My grandfather passed away back in Wisconsin and we flew home for a whole week to aid my parents and see family. We enjoyed helping out on my parents' farm and on the drive back to the airport, we confided to my father that we wanted to take over the farm someday. Dad was receptive to our plans for the farm, which was to take it from a struggling crop and livestock farm to a successful "tourist farm" for city people and their kids to experience life in the country. I had always wanted to return to the farm in some capacity; it didn't matter how. That spurred into action a series of events we were not prepared for. I don't know what you all believe, but we know things happen for a reason; it's a part of our faith.

The day after we got home and back to work, Andy was fired from his job. He did nothing wrong; his supervisor wanted to hire a relative, so they made up some charges and that was that. We were shaken and scared, but suddenly saw the sign. Maybe coming back to Wisconsin is what we're supposed to do. After a month of no decisions and living pretty tight, Andy still could not find a full time job. Then we found out that I was pregnant. It should have been wonderful news, but we were stunned. I had always dreamed of being a stay-at-home mother but now I was the bread winner. Meanwhile, after continued denials from Colorado employers, Andy started to put feelers out back in Wisconsin. Immediately he had three bites from three employers begging for a face-to face interview. We sent him back for a week to look for a job and an apartment. I put in my resignation and by the end of November 2006, hauled our whole lives back across the Wisconsin state border.

Elly and an appleWe chose to live in a city close to Andy's work and close to the farm. Plus we were near both sets of parents (grandparents) and managing to live off of Andy's salesman income and my newly formed career: freelance graphic design. In May, three days after our first anniversary, we welcomed our daughter Eleanor into the world. All the while, we were living off the farm but wanting to be on the farm. Our ideas had begun to metamorphose and we no longer wanted to have a tourist farm. We wanted the real deal: healthy food that we grew ourselves to be sold directly to the consumer right off the farm. We began to immerse ourselves in literature and learn as much as we could about many different ventures: grass-fed beef, milk-fed hogs, pastured poultry and organic produce.

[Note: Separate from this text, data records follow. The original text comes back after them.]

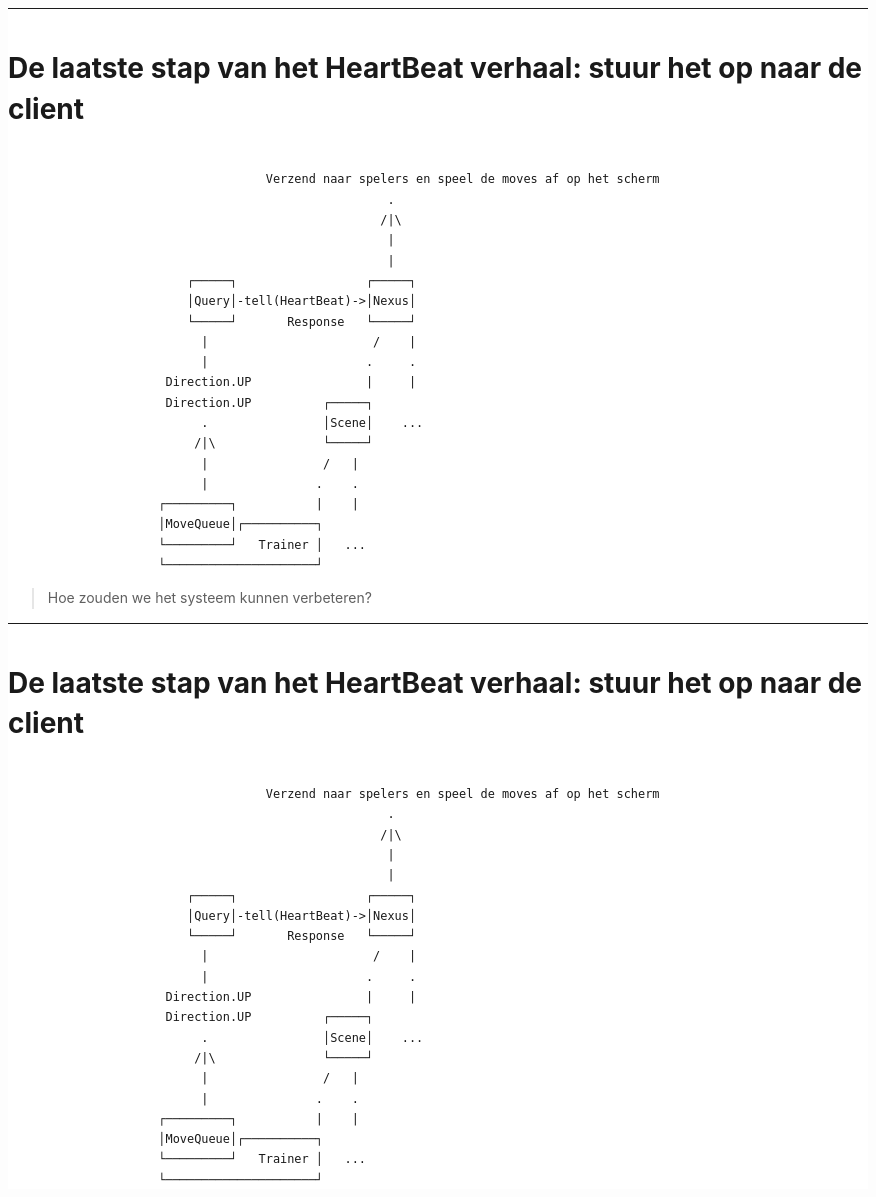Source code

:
 ```
```

---

# De laatste stap van het HeartBeat verhaal: stuur het op naar de client

```

                                    Verzend naar spelers en speel de moves af op het scherm
                                                     .
                                                    /|\
                                                     |
                                                     |
                         ┌─────┐                  ┌─────┐
                         │Query│-tell(HeartBeat)->│Nexus│
                         └─────┘       Response   └─────┘
                           |                       /    |
                           |                      .     .
                      Direction.UP                |     |
                      Direction.UP          ┌─────┐
                           .                │Scene│    ...
                          /|\               └─────┘
                           |                /   |
                           |               .    .
                     ┌─────────┐           |    |
                     │MoveQueue│┌──────────┐
                     └─────────┘   Trainer │   ...
                     └─────────────────────┘

```

> Hoe zouden we het systeem kunnen verbeteren?

---

# De laatste stap van het HeartBeat verhaal: stuur het op naar de client

```

                                    Verzend naar spelers en speel de moves af op het scherm
                                                     .
                                                    /|\
                                                     |
                                                     |
                         ┌─────┐                  ┌─────┐
                         │Query│-tell(HeartBeat)->│Nexus│
                         └─────┘       Response   └─────┘
                           |                       /    |
                           |                      .     .
                      Direction.UP                |     |
                      Direction.UP          ┌─────┐
                           .                │Scene│    ...
                          /|\               └─────┘
                           |                /   |
                           |               .    .
                     ┌─────────┐           |    |
                     │MoveQueue│┌──────────┐
                     └─────────┘   Trainer │   ...
                     └─────────────────────┘

```
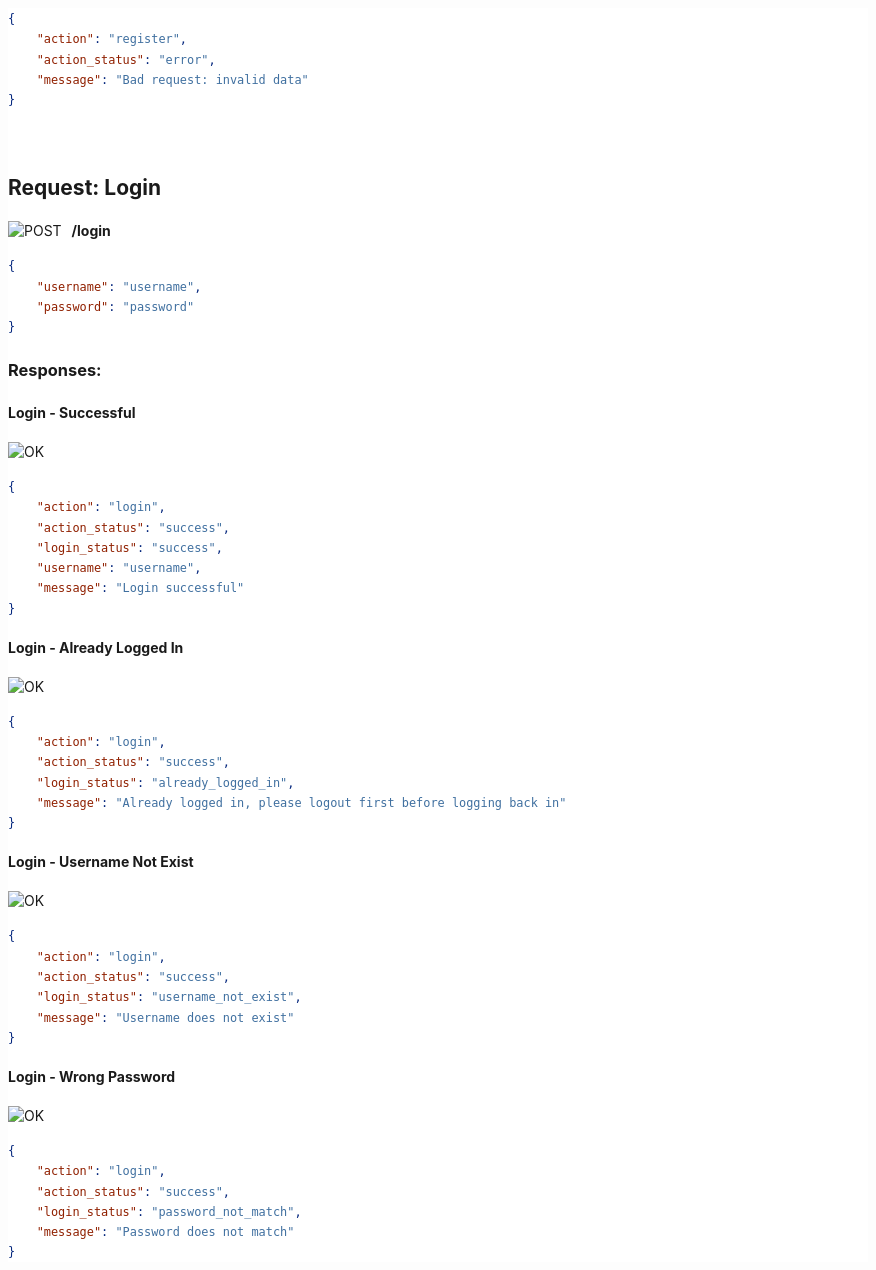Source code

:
 ```json
{
    "action": "register",
    "action_status": "error",
    "message": "Bad request: invalid data"
}
```

<br>

## Request: Login
![POST](https://badgen.net/badge/Method/POST/yellow)<span style="padding:10px">**/login**</span>

```json
{
    "username": "username",
    "password": "password"
}
```

### Responses:
#### Login - Successful
![OK](https://badgen.net/badge/OK/200/green)
```json
{
    "action": "login",
    "action_status": "success",
    "login_status": "success",
    "username": "username",
    "message": "Login successful"
}
```
#### Login - Already Logged In
![OK](https://badgen.net/badge/OK/200/green)
```json
{
    "action": "login",
    "action_status": "success",
    "login_status": "already_logged_in",
    "message": "Already logged in, please logout first before logging back in"
}
```
#### Login - Username Not Exist
![OK](https://badgen.net/badge/OK/200/green)
```json
{
    "action": "login",
    "action_status": "success",
    "login_status": "username_not_exist",
    "message": "Username does not exist"
}
```
#### Login - Wrong Password
![OK](https://badgen.net/badge/OK/200/green)
```json
{
    "action": "login",
    "action_status": "success",
    "login_status": "password_not_match",
    "message": "Password does not match"
}
```
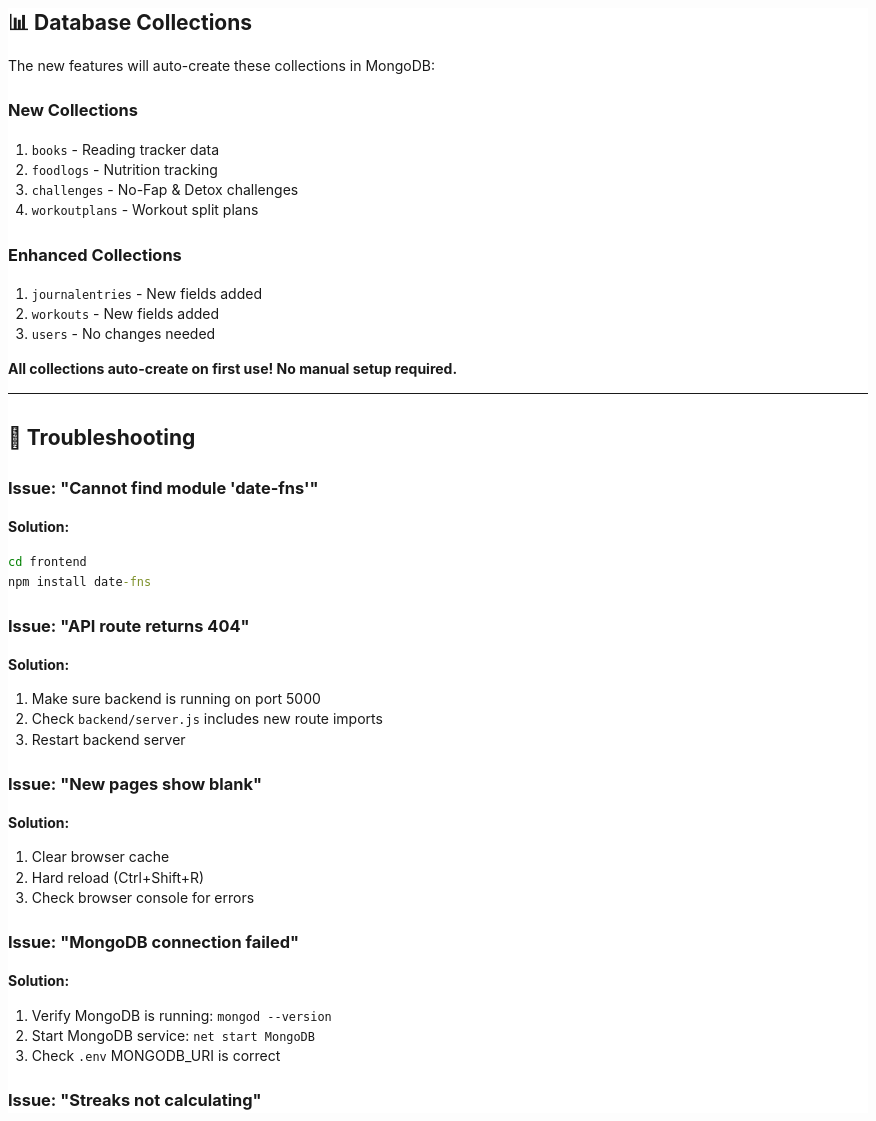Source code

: 
## 📊 **Database Collections**

The new features will auto-create these collections in MongoDB:

### New Collections
1. `books` - Reading tracker data
2. `foodlogs` - Nutrition tracking
3. `challenges` - No-Fap & Detox challenges
4. `workoutplans` - Workout split plans

### Enhanced Collections
1. `journalentries` - New fields added
2. `workouts` - New fields added
3. `users` - No changes needed

**All collections auto-create on first use! No manual setup required.**

---

## 🐛 **Troubleshooting**

### Issue: "Cannot find module 'date-fns'"

**Solution:**
```cmd
cd frontend
npm install date-fns
```

### Issue: "API route returns 404"

**Solution:**
1. Make sure backend is running on port 5000
2. Check `backend/server.js` includes new route imports
3. Restart backend server

### Issue: "New pages show blank"

**Solution:**
1. Clear browser cache
2. Hard reload (Ctrl+Shift+R)
3. Check browser console for errors

### Issue: "MongoDB connection failed"

**Solution:**
1. Verify MongoDB is running: `mongod --version`
2. Start MongoDB service: `net start MongoDB`
3. Check `.env` MONGODB_URI is correct

### Issue: "Streaks not calculating"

In August of 2007, my parents bought a home in a neighboring town and Andy, Elly and I moved onto the farm, renting just the house. I stayed home with Elly, and Andy continued to work his 8-5. We had no time at all to be involved in the farm operations. Things weren't much better than when we were living in the city. So after much debate and prayer, Andy left his full time job in February of this year and began full time work on the farm as my father's apprentice ... of sorts.

That brings us to now, August of 2008, and we are still afloat! We just celebrated two years of marriage in May and feel as though we have lived a lifetime together already. In two short years, we went from chasing that illusion of corporate success to living out the reality of true and amazing life. We are actually living! We don't have a dime in savings, and my freelance checks are few and far between. But we couldn't be closer to each other or happier. Elly actually knows her father because we are blessed to both be working from home. Andy has finally found the job of his dreams, having never fit within the business structure of the military or corporate America. I have my family farm secured for at least another generation and get to learn all about self-sufficiency and homesteading.

The Homestead

Welcome, fellow readers! Welcome to our home! Share with us as we live and learn and make mistakes. Laugh with us, cry with us; we are an open book. And as we have already discovered, the journey is the reward!